Word clouds provide a visual representation of the most frequent terms in the text content.

In [None]:
# Generate a word cloud from the cleaned text content
want.create_world_cloud(content_cleaned, os.path.join(res_folder, "covid19_wordcloud.png"))

### Temporal Content Analysis

Finally, we'll track how the website's content evolved over time by generating word clouds for the homepage at different points in time.

In [None]:
# Define the URL to analyze (homepage)
url_to_be_analysed = "https://covid19.govt.nz/"

# Process each CDX file
for i, cdx_file in enumerate(cdx_files):
    # Load CDX file data
    df_cdx = want.load_cdx_file_from_s3(bucket_name, cdx_file)
    
    # Filter for valid HTML responses
    df_cdx_valid_html = df_cdx[(df_cdx["m"] == "text/html") 
                                & (df_cdx["s"] == 200)
                                & (~df_cdx["a"].str.contains("%22"))
                                ]

    # Filter for the homepage URL
    df_cdx_valid_html = df_cdx_valid_html[df_cdx_valid_html["a"] == url_to_be_analysed]
    
    # If the homepage was found in this crawl
    if not df_cdx_valid_html.empty:
        # Get WARC file and offset information
        warc_file = df_cdx_valid_html.iloc[0]["g"]
        warc_offset = df_cdx_valid_html.iloc[0]["V"]
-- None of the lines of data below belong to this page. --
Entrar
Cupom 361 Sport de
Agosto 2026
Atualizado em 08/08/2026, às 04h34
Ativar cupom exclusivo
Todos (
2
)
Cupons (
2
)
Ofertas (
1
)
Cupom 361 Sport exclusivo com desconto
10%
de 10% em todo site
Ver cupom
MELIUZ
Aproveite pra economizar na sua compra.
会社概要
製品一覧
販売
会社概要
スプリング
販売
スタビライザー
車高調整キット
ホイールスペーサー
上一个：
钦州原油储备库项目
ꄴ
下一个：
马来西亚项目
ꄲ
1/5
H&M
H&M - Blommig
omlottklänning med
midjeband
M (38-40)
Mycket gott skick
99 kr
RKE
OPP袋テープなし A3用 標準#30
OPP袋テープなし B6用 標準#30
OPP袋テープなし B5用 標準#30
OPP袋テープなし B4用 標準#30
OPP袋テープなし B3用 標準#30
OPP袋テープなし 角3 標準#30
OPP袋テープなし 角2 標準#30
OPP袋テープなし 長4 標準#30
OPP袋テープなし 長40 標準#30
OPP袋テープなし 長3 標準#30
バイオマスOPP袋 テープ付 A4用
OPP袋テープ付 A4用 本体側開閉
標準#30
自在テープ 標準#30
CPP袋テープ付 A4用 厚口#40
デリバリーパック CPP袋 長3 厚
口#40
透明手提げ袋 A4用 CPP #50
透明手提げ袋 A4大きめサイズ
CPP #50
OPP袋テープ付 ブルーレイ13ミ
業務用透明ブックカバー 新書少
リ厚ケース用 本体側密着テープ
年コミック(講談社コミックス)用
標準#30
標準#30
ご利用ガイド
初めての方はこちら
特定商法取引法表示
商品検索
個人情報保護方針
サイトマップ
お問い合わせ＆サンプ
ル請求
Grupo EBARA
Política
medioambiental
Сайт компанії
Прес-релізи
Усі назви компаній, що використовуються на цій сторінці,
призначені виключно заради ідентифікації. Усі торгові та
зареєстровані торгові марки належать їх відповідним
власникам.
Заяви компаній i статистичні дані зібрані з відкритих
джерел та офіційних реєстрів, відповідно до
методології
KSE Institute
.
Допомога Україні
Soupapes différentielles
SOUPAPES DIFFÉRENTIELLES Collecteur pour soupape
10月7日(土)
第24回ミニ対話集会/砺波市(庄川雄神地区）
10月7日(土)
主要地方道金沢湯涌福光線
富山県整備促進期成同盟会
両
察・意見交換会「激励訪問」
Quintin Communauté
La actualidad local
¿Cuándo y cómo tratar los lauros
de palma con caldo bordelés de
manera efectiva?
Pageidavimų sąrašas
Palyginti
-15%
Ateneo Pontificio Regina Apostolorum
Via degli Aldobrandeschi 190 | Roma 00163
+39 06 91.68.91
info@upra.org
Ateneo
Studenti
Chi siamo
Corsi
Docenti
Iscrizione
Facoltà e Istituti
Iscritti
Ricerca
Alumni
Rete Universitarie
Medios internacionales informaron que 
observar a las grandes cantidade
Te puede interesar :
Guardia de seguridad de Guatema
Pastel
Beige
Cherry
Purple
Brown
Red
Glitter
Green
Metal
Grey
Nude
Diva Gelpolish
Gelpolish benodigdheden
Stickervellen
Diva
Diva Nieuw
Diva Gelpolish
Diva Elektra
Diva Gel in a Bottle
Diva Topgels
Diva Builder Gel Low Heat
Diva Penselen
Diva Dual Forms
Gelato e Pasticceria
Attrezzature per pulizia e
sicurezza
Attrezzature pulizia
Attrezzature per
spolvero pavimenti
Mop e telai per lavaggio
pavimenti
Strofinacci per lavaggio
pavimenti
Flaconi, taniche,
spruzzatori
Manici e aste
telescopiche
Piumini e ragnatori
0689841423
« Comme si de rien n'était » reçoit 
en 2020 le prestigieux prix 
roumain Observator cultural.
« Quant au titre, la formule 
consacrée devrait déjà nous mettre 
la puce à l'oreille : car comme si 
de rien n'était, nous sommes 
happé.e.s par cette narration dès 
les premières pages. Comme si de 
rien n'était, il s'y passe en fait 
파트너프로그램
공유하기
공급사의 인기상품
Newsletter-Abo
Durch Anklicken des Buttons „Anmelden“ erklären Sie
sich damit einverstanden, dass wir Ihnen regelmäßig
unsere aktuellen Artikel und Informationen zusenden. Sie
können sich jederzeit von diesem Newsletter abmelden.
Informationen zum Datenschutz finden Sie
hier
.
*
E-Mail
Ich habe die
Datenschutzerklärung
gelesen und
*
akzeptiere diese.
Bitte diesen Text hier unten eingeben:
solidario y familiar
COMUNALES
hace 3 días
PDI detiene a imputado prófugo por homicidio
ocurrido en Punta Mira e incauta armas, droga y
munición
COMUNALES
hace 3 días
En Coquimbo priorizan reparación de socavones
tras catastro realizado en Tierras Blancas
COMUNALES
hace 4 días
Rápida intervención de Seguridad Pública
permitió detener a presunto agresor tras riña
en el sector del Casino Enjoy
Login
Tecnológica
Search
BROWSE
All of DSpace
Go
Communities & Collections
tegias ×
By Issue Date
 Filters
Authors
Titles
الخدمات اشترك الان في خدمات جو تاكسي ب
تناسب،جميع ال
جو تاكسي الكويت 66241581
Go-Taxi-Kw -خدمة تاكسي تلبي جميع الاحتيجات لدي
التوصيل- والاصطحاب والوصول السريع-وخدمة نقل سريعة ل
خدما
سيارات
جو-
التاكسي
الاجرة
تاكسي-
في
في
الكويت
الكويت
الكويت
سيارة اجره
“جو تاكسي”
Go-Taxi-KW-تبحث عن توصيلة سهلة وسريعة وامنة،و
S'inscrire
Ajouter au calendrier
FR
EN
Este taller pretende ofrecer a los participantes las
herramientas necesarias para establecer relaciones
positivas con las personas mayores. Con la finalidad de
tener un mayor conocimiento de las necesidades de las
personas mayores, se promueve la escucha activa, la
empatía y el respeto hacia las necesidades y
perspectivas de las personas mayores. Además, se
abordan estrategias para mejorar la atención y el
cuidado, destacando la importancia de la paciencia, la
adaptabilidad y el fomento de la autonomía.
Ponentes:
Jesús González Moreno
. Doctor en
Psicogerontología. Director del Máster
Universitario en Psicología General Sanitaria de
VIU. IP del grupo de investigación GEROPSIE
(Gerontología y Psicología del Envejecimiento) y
        # Extract HTML payload and text content
        html_payload = want.extract_payload(find_warc_file_path(warc_file), warc_offset)
        content = want.extract_content_html(html_payload)

        # Extract date from filename and generate word cloud
        dt = cdx_file.split("/")[-2].split("_")[0]
        want.create_world_cloud(content, os.path.join(res_folder, f"wordcloud_{dt}.png"))


## Conclusion and Next Steps

This notebook has demonstrated various techniques for exploring and analyzing web archive data from the NLNZ collection, focusing on the covid19.govt.nz website. We've covered:

1. **Temporal analysis** - Understanding when and how frequently the website was captured
2. **Content size evolution** - Tracking how the website's size changed over time
3. **URL structure analysis** - Examining the website's organization and key sections
4. **Text content extraction and analysis** - Exploring the website's messaging through text analysis

### Potential Extensions

- **Sentiment analysis** of extracted text to track public messaging tone over time
- **Topic modeling** to identify key themes and how they evolved
- **Network analysis** of internal links to understand site structure
- **Image analysis** of extracted visual content
- **Comparative analysis** with other COVID-19 information websites

These techniques can be applied to other web archives to gain insights into how websites and their content evolve over time.